I believe in the separation of work and home mentalities.
Don’t get me wrong; I love my job, and, as a budding psychiatrist, often find myself thinking about my patients and about various to do lists in my off hours, few though they may be. It is more the work mindset that is my pitfall, and one I must struggle against in my personal time. As a resident at an academic center, I am exposed to a fascinating panoply of psychopathology and am learning a vocabulary to describe it. Unfortunately, it can sometimes be difficult to leave the vocabulary in the office.
My husband’s moods? Maybe not so benign. Perhaps he has Major Depression. My sister’s compulsive checking rituals? Maybe not so quirkily cute. Perhaps she has Obsessive Compulsive Personality Disorder. My friend’s mother’s behavior that we chuckle over? Maybe not so amusing. And so on. Everyone in my life has recently acquired a patina of neuroticism, a whitewash of jargon I employ in my excitement to explain, well, everything.

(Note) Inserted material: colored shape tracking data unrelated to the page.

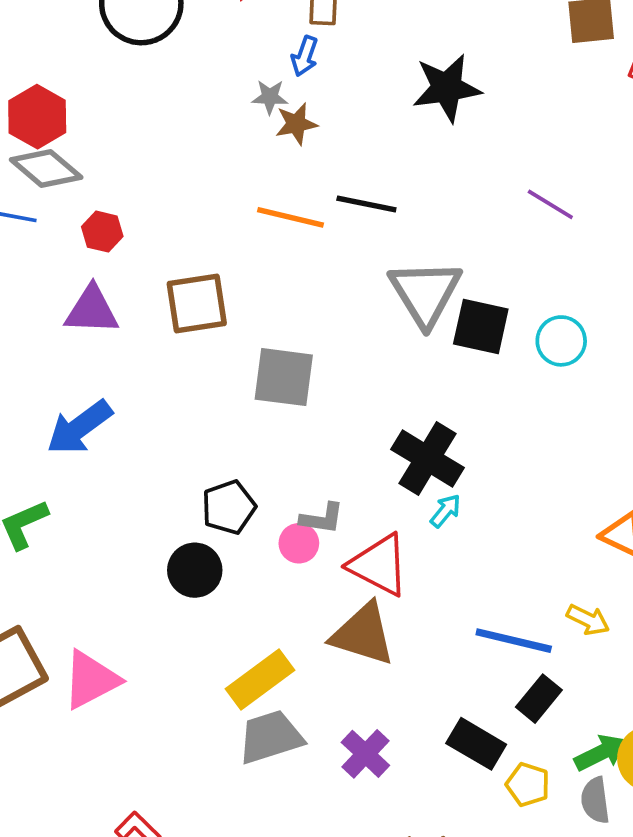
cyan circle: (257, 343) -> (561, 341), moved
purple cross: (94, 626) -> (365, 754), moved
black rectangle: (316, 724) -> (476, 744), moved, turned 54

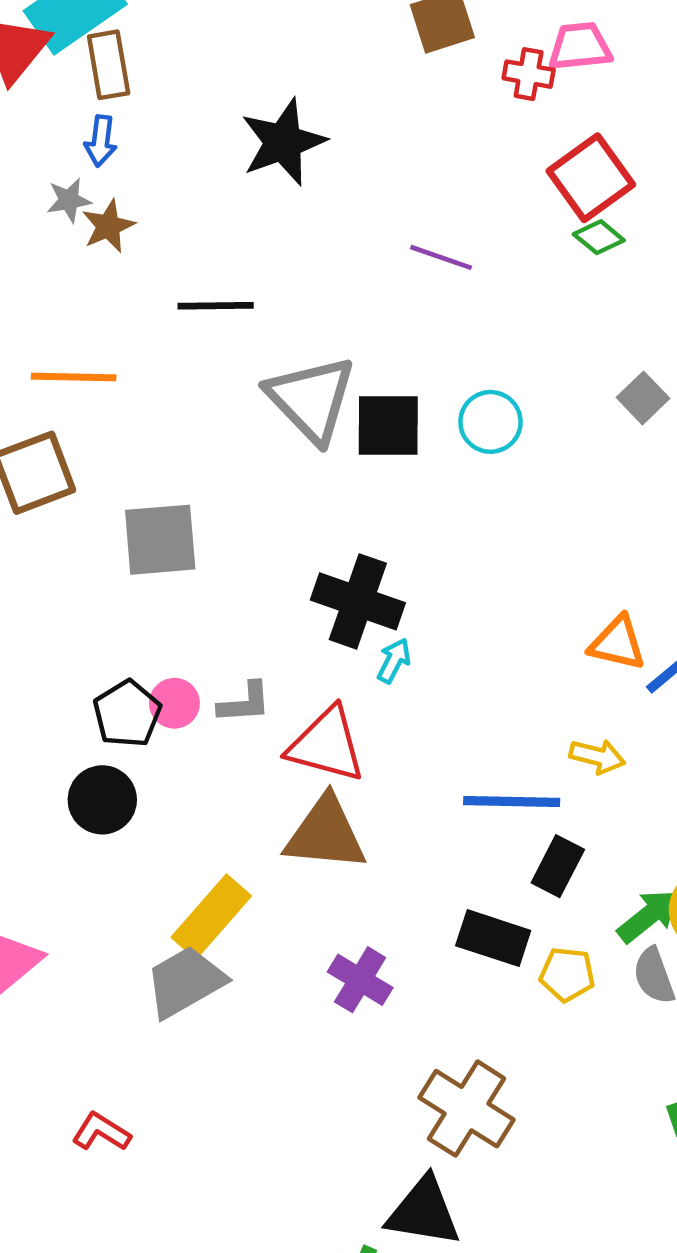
orange line: (290, 217) -> (74, 377), moved
pink circle: (299, 543) -> (174, 703), moved
gray trapezoid: (271, 737) -> (185, 982), moved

Until a recent trip to the grocery store with my husband. In the middle of what I thought was a well reasoned argument for the diagnosis of an eating disorder in a mutual friend, my husband noted, “You know, since starting residency, there has been an explosion of people with ‘disorders’ in our lives.” His comment stopped me in my tracks. I was initially defensive; was he suggesting that I was satisfying some need in myself by hunting for labels I could paste on people? We had talked about all these people for ages and agreed they had issues. How could he now disagree just because I had names for those issues?

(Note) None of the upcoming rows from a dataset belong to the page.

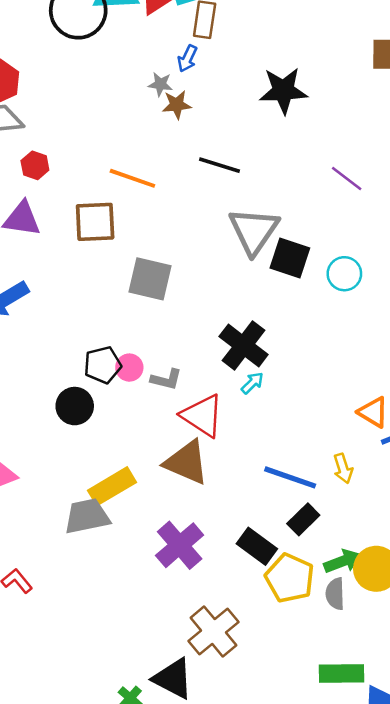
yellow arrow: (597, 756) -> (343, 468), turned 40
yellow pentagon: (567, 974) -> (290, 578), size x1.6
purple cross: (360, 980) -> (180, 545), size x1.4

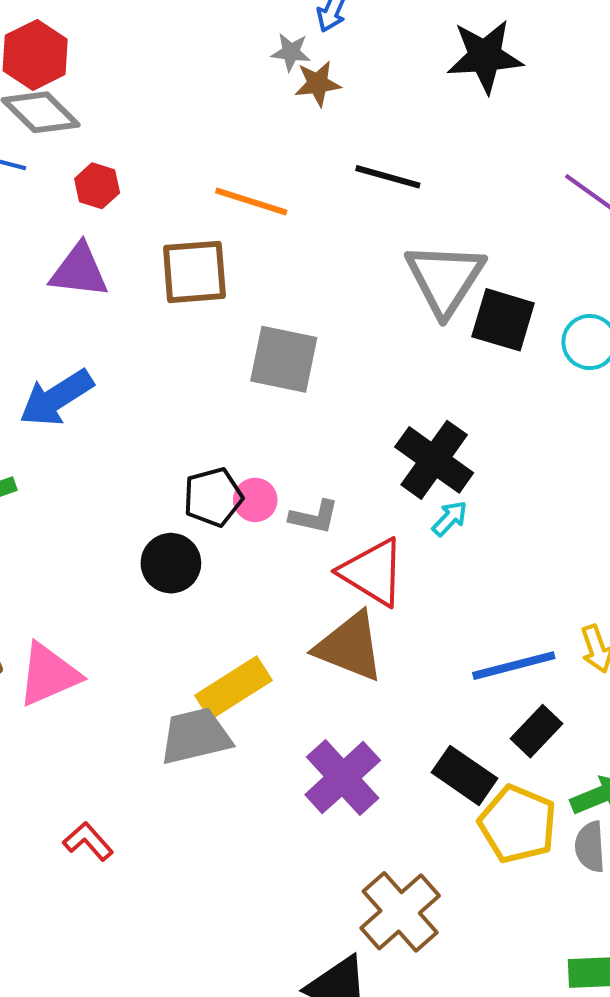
blue line: (290, 477) -> (514, 666), turned -32

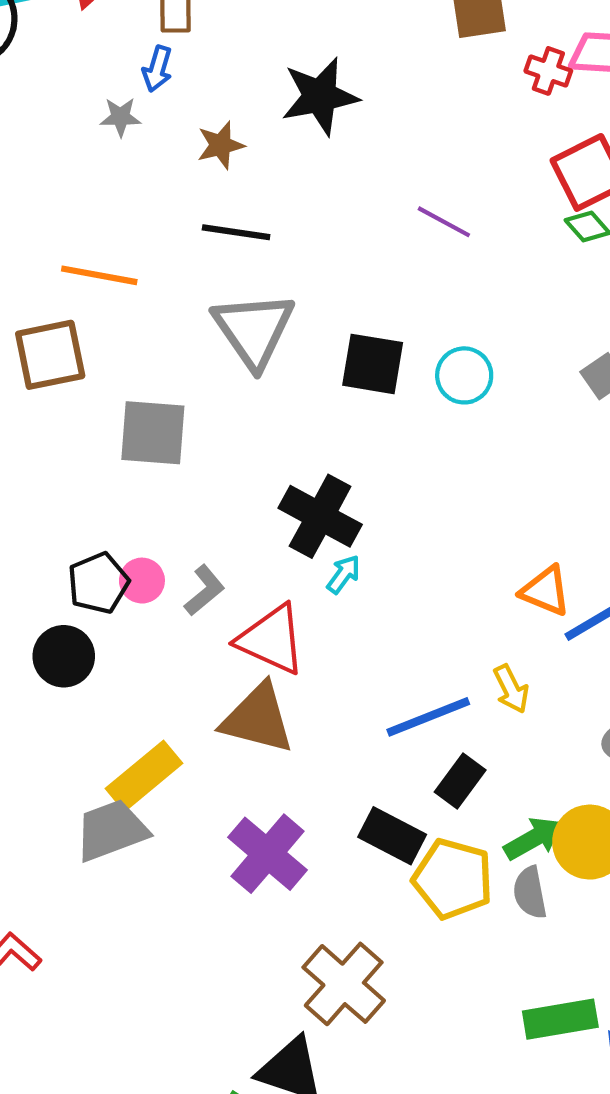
brown star: (318, 84) -> (221, 145), moved
gray triangle: (445, 279) -> (254, 330), moved
gray L-shape: (314, 517) -> (204, 590), turned -45

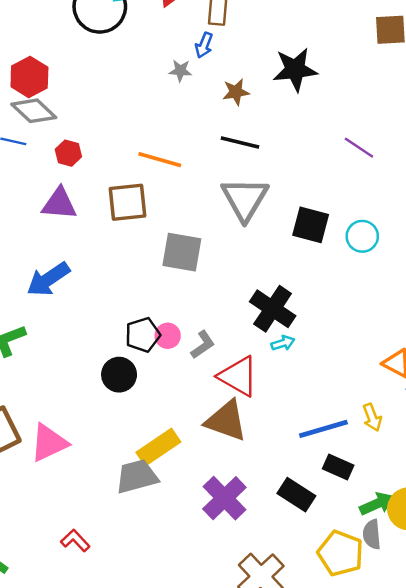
cyan arrow: (344, 574) -> (283, 343), turned 30
black rectangle: (460, 781) -> (338, 467), turned 72
yellow pentagon: (453, 879) -> (340, 553), moved

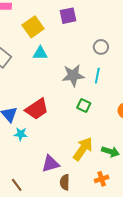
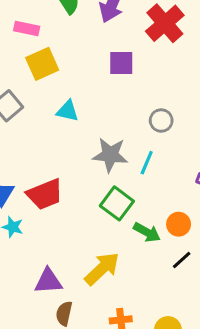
yellow square: (33, 27) -> (42, 64), moved
green square: (84, 105) -> (117, 203), size x1.5
green arrow: (110, 152) -> (147, 232), moved

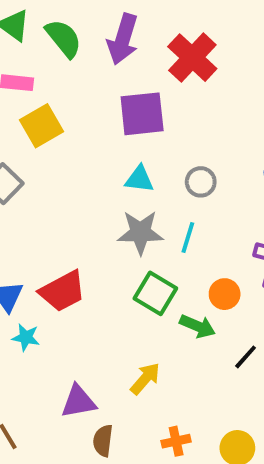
purple square: (121, 63) -> (142, 114), size x1.4
cyan triangle: (68, 111) -> (139, 179), moved
orange circle: (179, 224) -> (225, 294), moved
yellow arrow: (102, 269) -> (145, 379), size x0.7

He didn’t disagree. Those issues all still existed. But did they really need names? My husband’s moods and artistic temperament contribute to his writing prowess. My sister’s scrutiny of all things minutiae is well utilized in her job as a Human Resources Manager. My friend’s mother? Well, maybe she’s actually a little bit nuts. But just a little. The important point was that none of these people were significantly impaired. And perhaps more notably, none of them had asked for my opinion.
My husband and I still gossip, and I don’t hesitate to voice my opinion, solicited or not, when I think someone is unsafe. But the rest of the time, I keep my thoughts to myself, and leave the white coat mentality in the office, where it belongs. You can’t treat your family or friends, and I prefer to keep the ones I’ve got.